Sorry ladies, this new “Charlie’s Angels” lacks independence or energy.
After I attended a screening of “Charlie’s Angels,” I was having a conversation with my mother, who also know the sequel or reboot (or whatever the Hell they would call this movie) would be boring. She also explained that even the 1970s TV series couldn’t define her as an independent woman. Her blood runs in the family. Women can do anything, and watching “Crouching Tiger, Hidden Dragon” the other day, I acknowledge the courage of how a Chinese bride-to-be didn’t need to act like one.
But that’s not the case with the new “Charlie’s Angels,” directed by Elizabeth Banks, who also co-stars in it. It’s a dead zone with boring villains, lame jokes, cheesy explosions, muddled plotting, and basically every girl assuming they need female action heroes to define them as women. They should talk to my mother; she could explain it to them.
The new Angels are ex-convict Sabina Wilson (Kristen Stewart), ex-MI6 agent Jane Kano (Ella Balinska), and systems engineer Elena Houghlin (Naomi Scott).
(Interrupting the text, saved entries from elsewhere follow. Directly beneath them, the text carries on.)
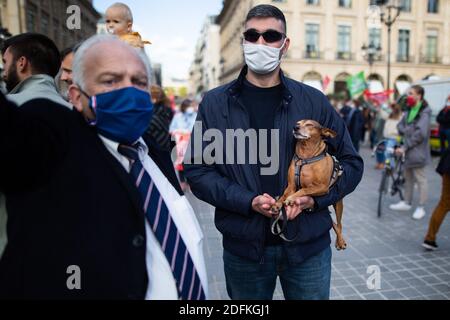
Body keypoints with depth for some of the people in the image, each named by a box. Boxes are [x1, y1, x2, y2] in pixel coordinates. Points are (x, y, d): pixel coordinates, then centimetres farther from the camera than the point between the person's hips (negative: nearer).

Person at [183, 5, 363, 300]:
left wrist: (314, 198, -11)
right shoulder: (215, 103, -1)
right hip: (243, 246, 0)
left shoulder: (313, 101, 1)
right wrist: (248, 201, -17)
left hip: (308, 244, 1)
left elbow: (351, 163, 6)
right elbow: (197, 169, -3)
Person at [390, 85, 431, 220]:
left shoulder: (424, 112, -13)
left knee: (420, 179, 1)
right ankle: (407, 203, 28)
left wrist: (405, 147, -20)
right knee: (408, 177, 16)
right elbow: (400, 125, 13)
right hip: (407, 150, 8)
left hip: (417, 151, -8)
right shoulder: (409, 110, 12)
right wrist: (405, 131, -8)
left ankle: (421, 208, 10)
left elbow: (420, 134, -20)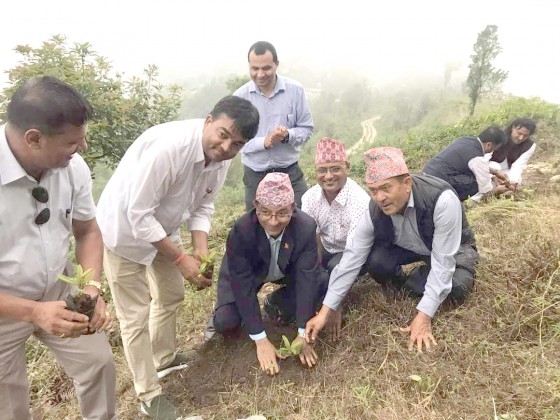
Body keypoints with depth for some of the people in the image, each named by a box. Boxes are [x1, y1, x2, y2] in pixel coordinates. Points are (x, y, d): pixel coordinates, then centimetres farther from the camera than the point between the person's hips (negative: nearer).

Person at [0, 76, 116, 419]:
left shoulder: (73, 166, -17)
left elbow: (87, 231, -3)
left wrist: (93, 289, -17)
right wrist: (32, 312, -33)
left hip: (58, 294, 4)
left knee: (99, 362, 18)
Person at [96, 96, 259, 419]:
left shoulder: (222, 157, -12)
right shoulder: (167, 146, -37)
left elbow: (202, 205, -3)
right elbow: (138, 215, -32)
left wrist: (201, 252, -17)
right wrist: (181, 259, -30)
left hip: (161, 227, 8)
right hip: (125, 230, -7)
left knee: (171, 295, 21)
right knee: (136, 317, 2)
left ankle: (164, 358, 47)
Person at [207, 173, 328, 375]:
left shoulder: (306, 227, -32)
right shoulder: (241, 231, -36)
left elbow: (307, 278, -27)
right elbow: (243, 285, -32)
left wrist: (303, 334, -27)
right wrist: (261, 340, -31)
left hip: (286, 271, 3)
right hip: (245, 274, -2)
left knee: (324, 282, -20)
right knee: (226, 323, -23)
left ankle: (278, 303, 6)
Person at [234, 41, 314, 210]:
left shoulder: (295, 90, -7)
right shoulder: (240, 96, -9)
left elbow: (307, 128, 0)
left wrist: (288, 135, -21)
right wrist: (264, 142, -23)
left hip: (290, 171, 0)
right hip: (255, 175, 0)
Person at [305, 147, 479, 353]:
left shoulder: (442, 200, -38)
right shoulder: (374, 210, -26)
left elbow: (442, 261, -34)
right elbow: (351, 259, -21)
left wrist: (423, 316, -35)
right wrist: (324, 312, -23)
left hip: (452, 248, -2)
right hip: (407, 248, 2)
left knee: (457, 286, -33)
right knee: (376, 262, -28)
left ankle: (403, 281, -5)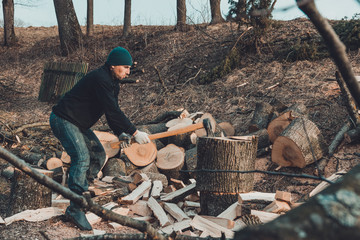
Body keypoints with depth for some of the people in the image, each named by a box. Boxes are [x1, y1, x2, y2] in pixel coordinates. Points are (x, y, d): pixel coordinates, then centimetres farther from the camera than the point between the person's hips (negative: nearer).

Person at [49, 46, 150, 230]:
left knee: (98, 155, 10)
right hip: (63, 120, -11)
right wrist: (134, 132, -25)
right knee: (82, 158, -22)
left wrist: (120, 133, -2)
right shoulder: (100, 79, -24)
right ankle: (75, 209, -23)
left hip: (78, 124, 11)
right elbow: (113, 111, -29)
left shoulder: (112, 83, 10)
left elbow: (112, 112, 13)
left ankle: (81, 193, 19)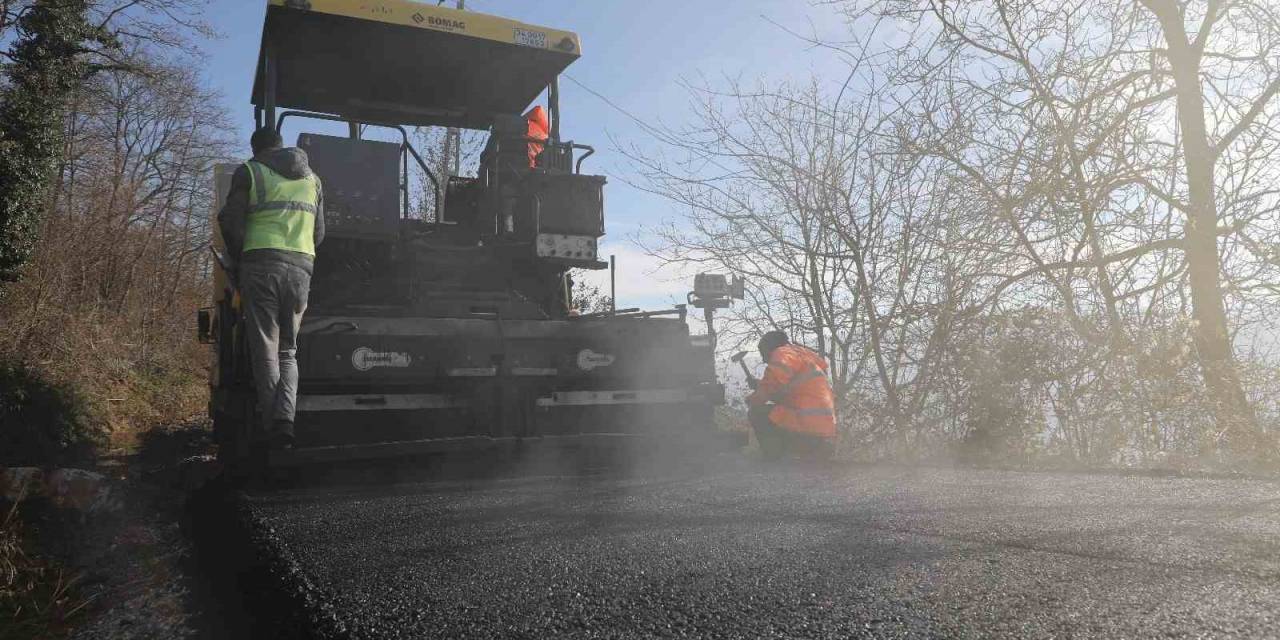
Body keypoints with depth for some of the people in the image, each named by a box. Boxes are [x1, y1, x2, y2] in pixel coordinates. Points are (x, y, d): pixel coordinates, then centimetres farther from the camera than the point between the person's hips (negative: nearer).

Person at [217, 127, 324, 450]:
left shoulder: (249, 172, 7)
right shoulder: (312, 178, 21)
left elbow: (230, 221, 0)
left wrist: (238, 261, 13)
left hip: (262, 263, -3)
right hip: (302, 267, 4)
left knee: (265, 350, -1)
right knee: (288, 351, 11)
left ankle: (273, 427, -8)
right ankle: (285, 418, -9)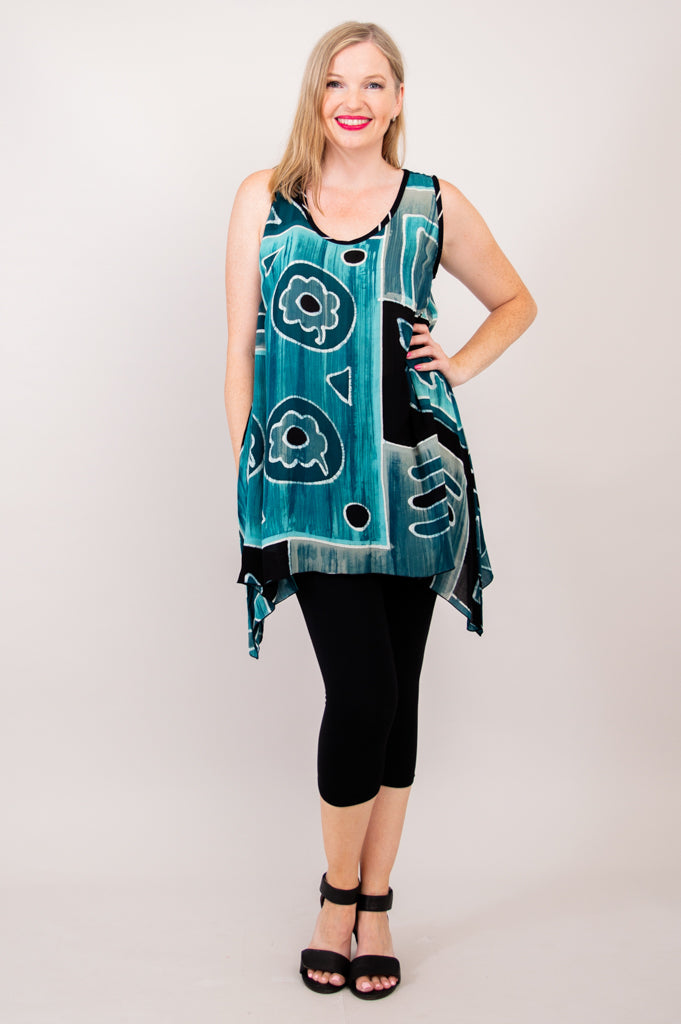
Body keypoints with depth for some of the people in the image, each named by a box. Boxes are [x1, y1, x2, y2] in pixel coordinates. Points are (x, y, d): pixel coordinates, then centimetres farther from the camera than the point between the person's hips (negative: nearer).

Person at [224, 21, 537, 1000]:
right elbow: (240, 348, 6)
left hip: (413, 479, 2)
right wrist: (246, 480, 4)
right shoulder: (264, 198, 7)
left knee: (397, 696, 7)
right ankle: (338, 892, 16)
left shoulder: (435, 205, 8)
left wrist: (461, 365, 5)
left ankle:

And the new Bosleys (apparently there’s a lot of them) are the retired John Bosley (Patrick Stewart), and the newly appointed Susan Bosley (Banks).
The plot either cantankerous, boring, or predictable. It involves a project that could become a weapon suitable for sale on the black market, and Elena is the whistleblower against the company she worked for.
There’s no point in making this “Charlie’s Angels” sequel/reboot (again I don’t know what it is). Stewart and Scott have respectively made better movies, and Balinska is a newcomer, I suppose; but they all failed to impress me. For them, it’s all action and less independence, both tainted by empty or generic gags.
For example: when Sabina nearly gets killed by a shabby-looking explosion, and becomes comatose, Jane weeps for her, and just as she wakes up, the audience is laughing. And it ends with Sabina asking the tough-as-nails Jane if she’s crying, while trying to hide the tears. Is this supposed to look like a prank or just plain unexpected? I wasn’t convinced in either.
In fact, I was reminded of a scene from another horrible TV-turned-movie bomb “Baywatch,” when Zac Efron was drowning, and imagines he’s kissing Alexandra Daddario, but Dwayne Johnson was the one giving him air and flipping him off. What’s wrong with these comedies, I mean really?
The villains are also pathetic and bland. You get Nat Faxon as Elena’s sexist supervisor, who first comeuppance is having his electric toothbrush be given toilet water (Jason Sudeikis did a funnier job with that in “Horrible Bosses”) before getting shot to death; you get Jonathan Tucker as the standard assassin (far cry from Javier Bardem in “No Country for Old Men”); and the movie has to confuse you with the question of who’s the real villain-Banks or Stewart.
The first movie Banks directed a segment in “Movie 43,” which was tasteless, and then she made “Pitch Perfect 2,” which was cute, and it looks like she wants to make women women with “Charlie’s Angels,” but if you ask me, it’s more of the same.
And there’s only one scene that makes sense is when she’s appalled that her Angels haven’t heard of the “Birdman of Alcatraz” movie with Stewart saying “Birdman” is Michael Keaton,” Banks saying “No, Michael Keaton is Batman,” and her assistant (Luis Gerardo Mendez” saying: “No, Ben Affleck is Batman.” “Is he?, Banks says before explaining how people of all ages can be movie buffs.
This is made for millennials, and I, for one, got sick of it.